If you want to shop like a hipster, the more pricy stores that you can check out are American Apparel, Urban Outfitters, and Anthropologie. But if you really want to look like a female hipster, try raiding your mother’s (or your grandmother’s!) old wardrobe, finding gems at garage sales, or shopping at thrift stores to get that perfect hipster look.

Many female hipsters have a more quirky sense of style, looking more tomboyish than super girly.

You can also go to stores like Walmart or Target and find plain items that don’t look cool, but which are so uncool as to be cool all over again.

You can also rip, tear, or add patches to previously un-hip items to dress them up.

Do you have a pile of clothes you haven’t worn in years collecting dust in the back of your closet? If so, see if you can rescue any of them and make them cool all over again in a retro way.

Never call yourself a hipster. Hipsters come in all shapes and forms and they all want to be unique and cool. Never ever call yourself a hipster, you’ll look and sound like a poser. If anyone asks if you are, say no. Or walk away and act like you don’t know what they’re talking about or you can act awkward and change the subject.

You can even roll your eyes or get angry if someone calls you a hipster.

Avoid the mainstream like the plague. If you really want to be a hipster, then you have to reject mainstream culture and work on finding your own, more independent interests.

That means playing bocce with your friends in the park instead of watching the Super Bowl, learning how to make your own tahini instead of going to Burger King, and never listening to any mainstream radio stations.

Even if you secretly love Beyonce, Lady Gaga, or Britney Spears (gasp!), you can’t talk about them in public.
Most hipsters adopt an eco-friendly and healthy eating lifestyle, so no more going to The Olive Garden, McDonald’s, or Pizza Hut — no matter how badly you crave it.

Don’t act like you care. Even if you’re really upset because your friend has hurt your feelings, or you’re really excited because you found out that the cute guy in your math class with the thick-framed glasses has a big crush on you, you have to learn how to control your emotions.

A slight frown or a slight smile should be the most that you can muster. You don’t have to be unfriendly, but you should avoid waving wildly, giving loud hugs, or openly falling into a crying jag in public.

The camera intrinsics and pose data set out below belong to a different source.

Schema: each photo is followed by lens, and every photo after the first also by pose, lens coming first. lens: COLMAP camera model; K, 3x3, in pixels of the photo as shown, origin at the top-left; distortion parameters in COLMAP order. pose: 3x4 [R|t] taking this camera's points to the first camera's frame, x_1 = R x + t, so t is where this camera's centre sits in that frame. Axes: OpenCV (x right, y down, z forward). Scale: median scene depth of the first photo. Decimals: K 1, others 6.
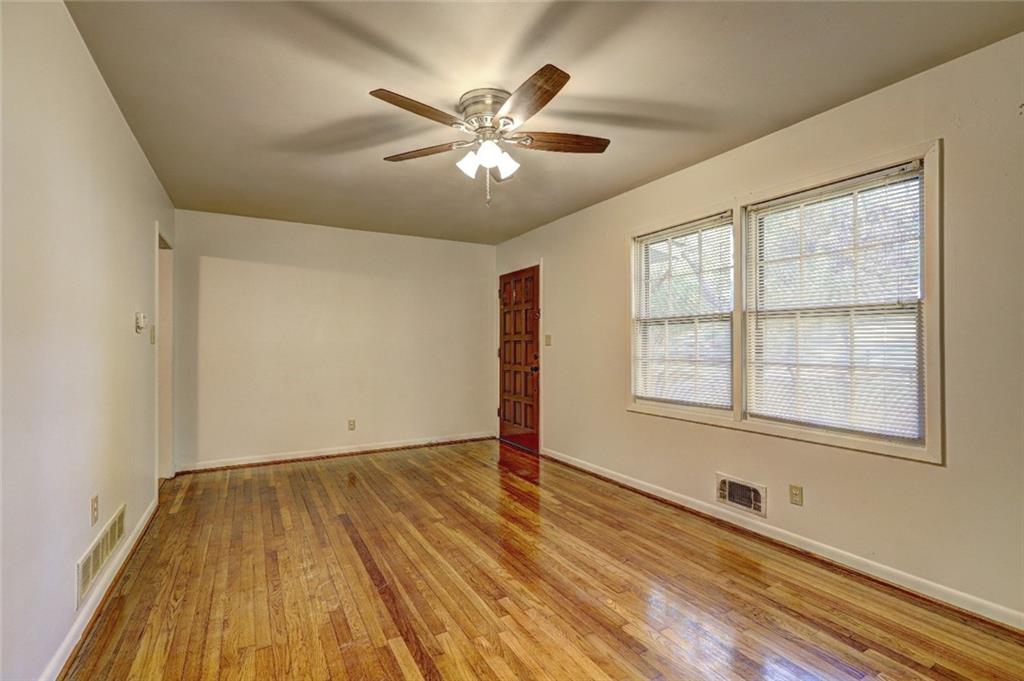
lens RADIAL K [[461.1, 0, 508.8], [0, 461.1, 343.6], [0, 0, 1]] dist [-0.002465, 0.000460]
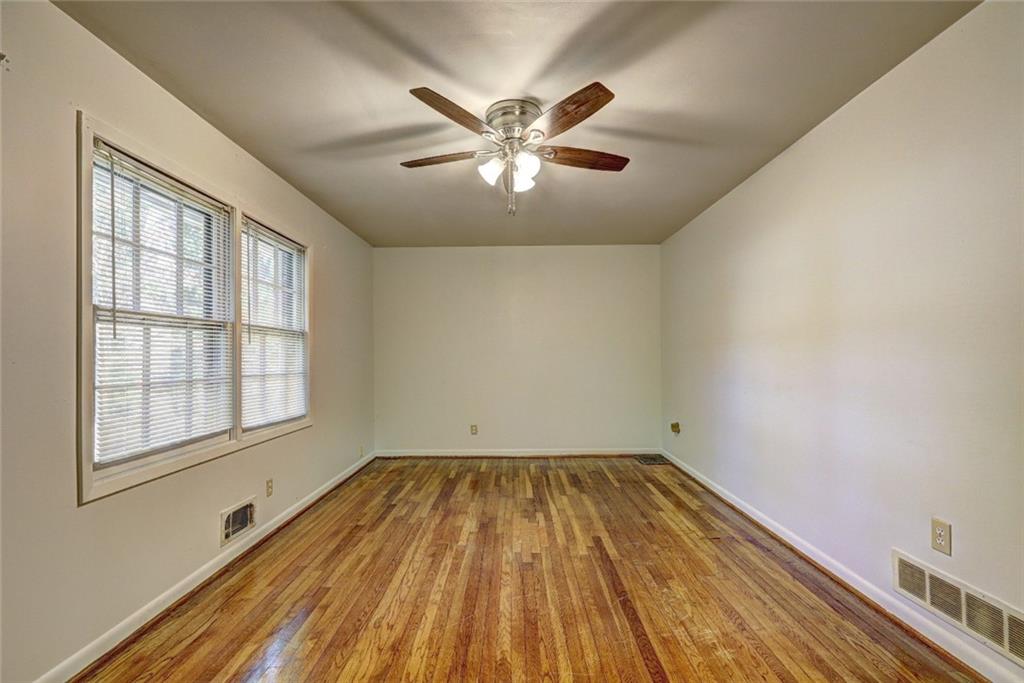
lens RADIAL K [[461.1, 0, 508.8], [0, 461.1, 344.6], [0, 0, 1]] dist [-0.002465, 0.000460]
pose [[-0.864349, 0.019625, 0.502510, -0.474836], [0.006745, 0.999601, -0.027437, 0.004316], [-0.502847, -0.020326, -0.864136, 1.658999]]
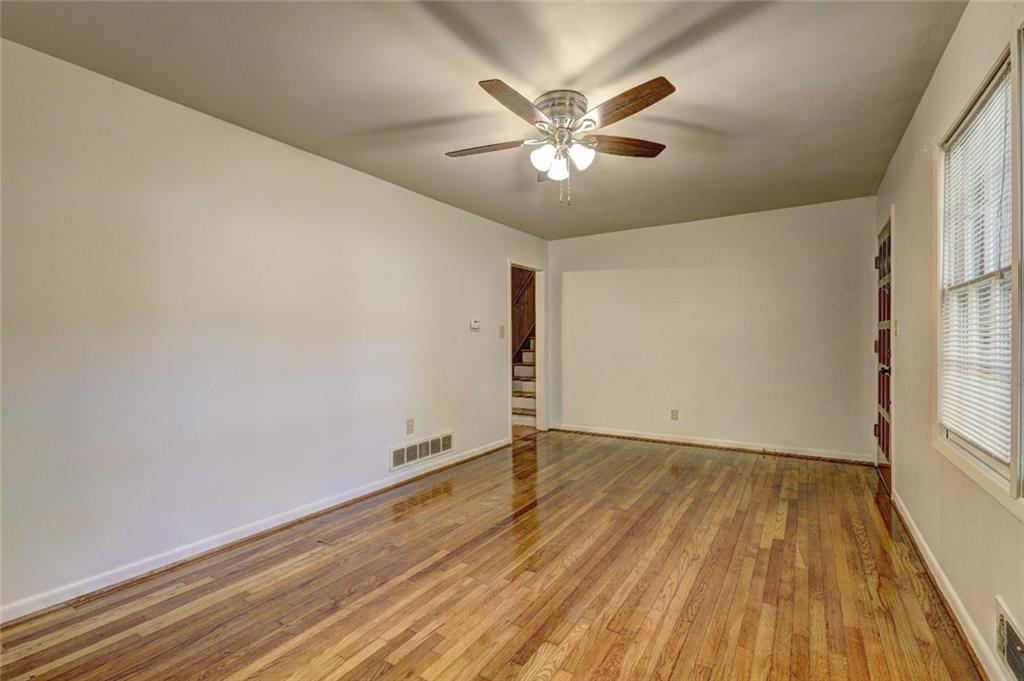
lens RADIAL K [[461.1, 0, 508.8], [0, 461.1, 343.6], [0, 0, 1]] dist [-0.002465, 0.000460]
pose [[0.464629, 0.007067, -0.885477, 0.727984], [0.010953, 0.999846, 0.013727, -0.000993], [0.885438, -0.016077, 0.464480, 0.361464]]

To a hipster, everything is “pretty cool” or “just okay” — your emotional spectrum shouldn’t be too wide.

Rolling your eyes, looking at the floor, or languidly checking your phone is a great way to look like you don’t care.

And try not to crack up, no matter how funny something is — go for a quick laugh, a chuckle, or even just say “that’s funny” without cracking a smile.

Go heavy on the sarcasm

If you want to be a true hipster, then you have to learn not to take things at face value and to use a winning and wry sarcasm to express even the most basic thoughts.

If it’s pouring rain, you can say, “I think I’ll go for a jog” in a flat tone that may make people laugh or at least snicker. Be sarcastic to your girlfriend as well as to any guys who come your way, even if they try to ask you out.

If you manage your sarcasm the right way, people will be charmed and amused by you. Just don’t overdo it, or people will feel like you don’t take anything seriously.